Ambaji temple is a famous pilgrimage place in Gujarat, India. It is present on the border of the states of Gujarat and Rajasthan adjacent to Abu Road. It is related to the Danta Taluka of Banaskantha Precinct, relatively close to the beginnings of the famous Vedic River SARASWATI. The temple is seen on the mountaintop of Arasur Parvat in the Ambica forest. This forest is towards the southwest side of the old mountains of Aravalli. It is at an altitude of about 480 meters and about 1600 feet high from sea level. It is one among the Fifty historic Shakti Piths (the major Centre of Cosmic Power in India) with an area of 8.33 sq km (5 sq. miles).

Periodic History

It is the main shrine of a deity adored from the pre-Vedic period. The Goddess is also known as Arasuri Amba, from the temple’s position in the Arasur hills, at the origin of the River at the southern extremity of the Aravali mountainous region. Among the 51 Shakti Peethas is Ambaji Mata Temple. It is a crucial Shakti Peeth in India.

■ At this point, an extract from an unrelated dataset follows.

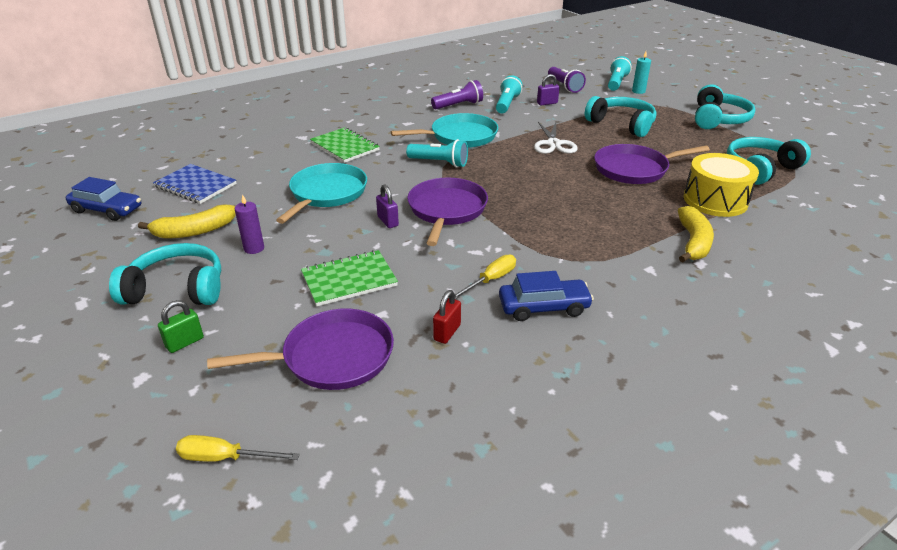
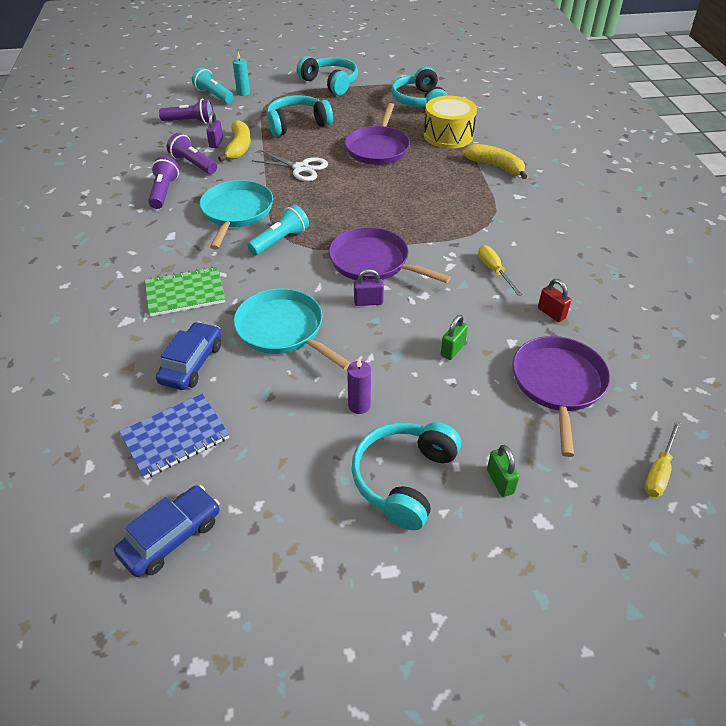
camera: 65 degrees left, 10 degrees up
(194, 231) = (290, 451): yellow banana -> yellow banana (239, 147)
(349, 280) = (452, 350): green notebook -> green padlock
(507, 104) = (193, 164): turquoise flashlight -> purple flashlight
(543, 307) = (540, 257): blue car -> blue car (192, 363)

Maa Amba’s brilliance makes her a cherished shrine among devotees of the Shaktism sect of Devout Hindus. Because Devi Sati’s heart fell here, this is a potent Shakti Peeth. Daksha Yaga Mythology has an intriguing narrative behind the acquisition of Shakti Peeth Status. Every Shakti Peeth had its establishment when a portion of Goddess Sati Devi’s body dropped into that location. According to the bards, Lord Shiva danced with Sati Devi’s corpse in dreadful fury and sadness, and her body split into 51 pieces. The Shakti Peeth has a significant tantric connection and a link to Batuk Bhairav.

Architecture

The temple’s inner sanctuary boasts silver-plated doors. The primary center of devotion is a gokh, or alcove, in the wall with an ancient marble engraving of the Viso Yantra, a Vedic book on sacred geometry. There is no goddess idol, maybe because the temple predates idol adoration, but the priests adorn the upper half of the gokh in a way that appears to be a goddess idol from a distance.

Places to visit Around the Temple

A few miles from the Ambaji shrine lies Mansarovar, a massive rectangular kund with stairs on all four sides. Near Ambaji temple is also the Stone Artisan Park Training Institute (SAPTI). SAPTI is hosting a series of symposiums called Shilpotsav. Participants created stunning sculptures at prominent Ambaji locales such as Gabbar Hill, Shaktipith Circle, and the Light and Sound Show Arena.

The euphoric holiday of Navratri lights up throughout Gujarat in honor of Ambaji, with the Garba dance surrounding the Holy Mother. The Nayak and Bhojok clans also conduct bhavai theatre on these nine evenings. On Bhadarvi Poornima (full moon day), a significant mela occurs here, and people from all over the nation walk from their homes. The whole town of Ambaji gets lit up as the country celebrates Diwali.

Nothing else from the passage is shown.